Acabamos de entregar 125 unidades de moradia do antigo Hotel Cambridge, então isso é movimentar as estruturas.
Carmen Silva, que é minha mãe, quando ela ocupa esses prédios para garantir a moradia, não é somente da família dela. A gente continua movimentando essa estrutura mesmo sendo irreconhecidas, né? A gente não tem um reconhecimento social, porque há criminalização, mas a gente faz.
A gente materializa o direito constitucional para essas famílias
O que podemos esperar do musical Clara Nunes: a tal guerreira?
Eu posso dizer que vocês vão se emocionar muito, que está bem bonito. Jorge Farjalla permeia por um mundo incrível. É um diretor muito maravilhoso, que traz coisas que eu antes não me perguntava: será que isso é possível? Ele faz a gente não somente acreditar, mas faz a gente realizar.

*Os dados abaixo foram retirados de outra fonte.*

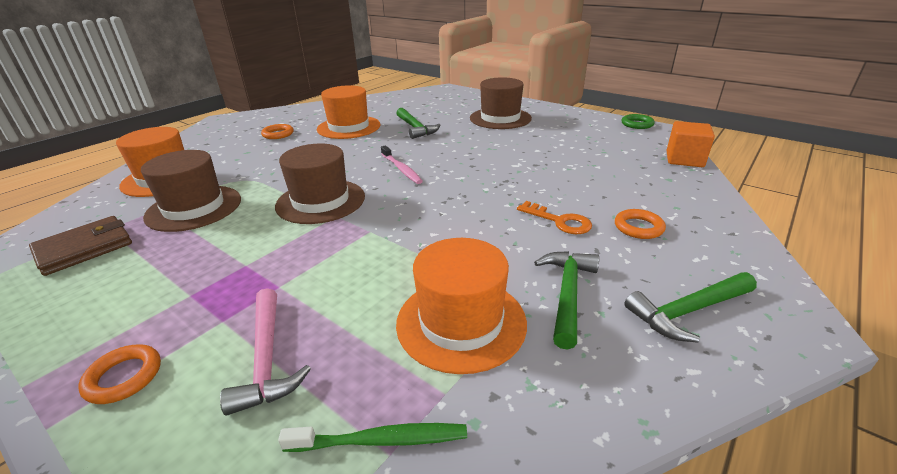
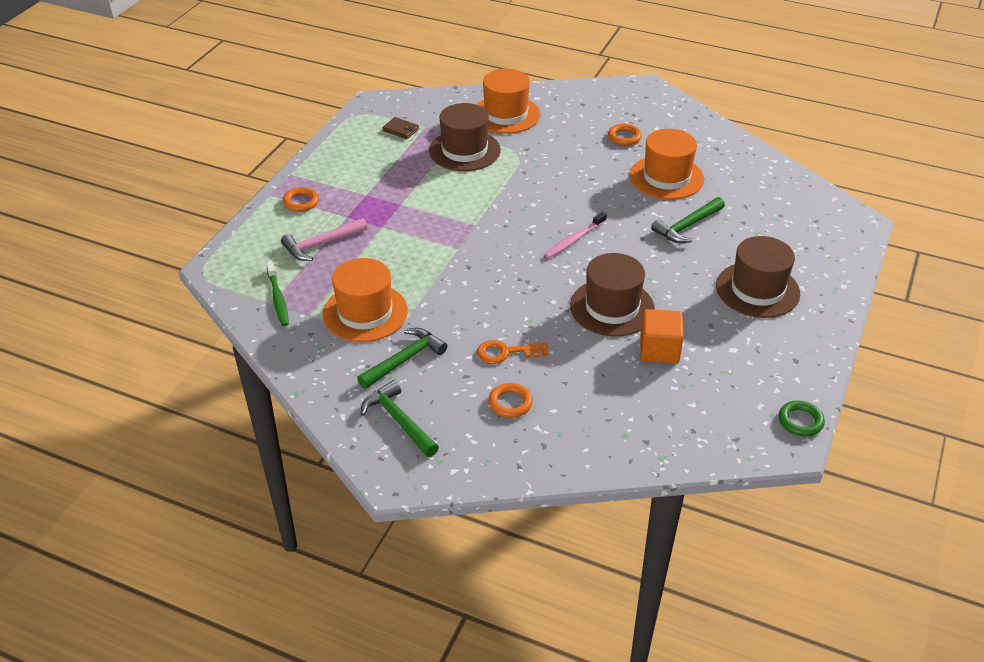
camera: 75 degrees right, 10 degrees up
(84, 248) = (401, 130): brown wallet -> brown wallet, size x0.58
(321, 201) = (496, 209): brown hat -> brown hat (612, 307)
(559, 221) = (506, 352): orange key -> orange key turned 60 degrees clockwise
(567, 294) = (404, 360): green hammer -> green hammer turned 45 degrees counterclockwise
(684, 159) = (688, 455): orange cube -> orange cube (659, 350)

Vanessa da Mata não é só idealizadora, mas também vai trazer Clara Nunes. Ela é Clara Nunes e tem tudo a ver. A história de Clara Nunes, o samba, as mulheres, como as mulheres viviam aquela época.
Eu não vou ficar dando muita spoiler, até mesmo porque eu não posso. Dia 2 de agosto, estreia o musical Clara Nunes: A tal Guerreira”.
Eu sou cover de Nanã que é uma das personagens principais. Esse é o meu primeiro musical e eu tô muito feliz assim porque logo de cara já peguei um papel desse para encarar.
Estar no musical para mim foi muito importante porque foi transformador. Eu superei muitos limites. Eu nunca tinha feito um musical, nunca tinha parado para pensar que era possível estar no musical.
Teve um estalo que te fez perceber que era preciso juntar a arte com a militância?
Eu sou artista desde criança, e eu sempre tive certeza de que eu sempre soube que eu era artista. Mas a luta me impedia ao mesmo tempo que ela me dava gatilhos para estar na arte.
Quando eu vim para São Paulo, eu sofria na década de 90, eu sofria muito preconceito. Xenofobia… eu morava em praias de ocupação.
Então, o que eu fiz? Eu resolvi fazer uma festa junina e convidei toda a escola e o entorno para participarem dessa festa. Através daí eu descobri o poder da arte e militância. Isso foi em meados de 2000, 2001. E a partir daí, eu não parei mais.
Quando eu saí da prisão, eu saí com um livro e um disco escrito
Mas o que virou a chavinha mesmo foi o filme Era o Hotel Cambridge de Eliane Caffé, que foi gravado na ocupação Cambridge, quando era ocupação.
Então esse filme, além de rodar um mundo todo falando sobre a história dos movimentos sociais, me mostrou que é possível a gente fazer arte mostrando a realidade, não o que a mídia tradicional sempre mostrou dos movimentos sociais ou das nossas histórias.
Qual que é a tua atual situação em relação a essa prisão injusta que aconteceu em 2019?
Agora que eu vou ser ouvida, né? Fazer uns cinco anos e eu nunca fui ouvida, eu só fui jogada numa masmorra sem ter direitos de defesa, de ser ouvida.
Durante esses cinco anos eu estou ouvindo muitas coisas dentro do Ministério Público, mas nada que nos criminalize, nem as pessoas que nos prenderam.
Então eu gostaria muito de ser ouvida, porque eu sou um atuante da Justiça brasileira, eu sou um atuante contra as injustiças sociais. E isso mostra que não é prendendo lideranças de movimentos sociais que vamos solucionar o problema da moradia.
Não é criminalizando os movimentos sociais que vai solucionar esse problema, isso é um problema político. E quem tem que responder por isso são as oportunidades políticas e não as lideranças de movimentos sociais.
Porque se os movimentos sociais existem, é justamente pela ineficácia dos governantes.
Eu saí da prisão gritando a minha inocência e eu continuo aqui em liberdade, gritando a minha inocência. Essa música diz muito sobre isso.
Eu sou aliada da liberdade. Você pode me prender, pode me jogar na masmorra como me jogaram, e eu voltei de lá cheia de ar e vontade de fazer política e agora está na hora de exercer.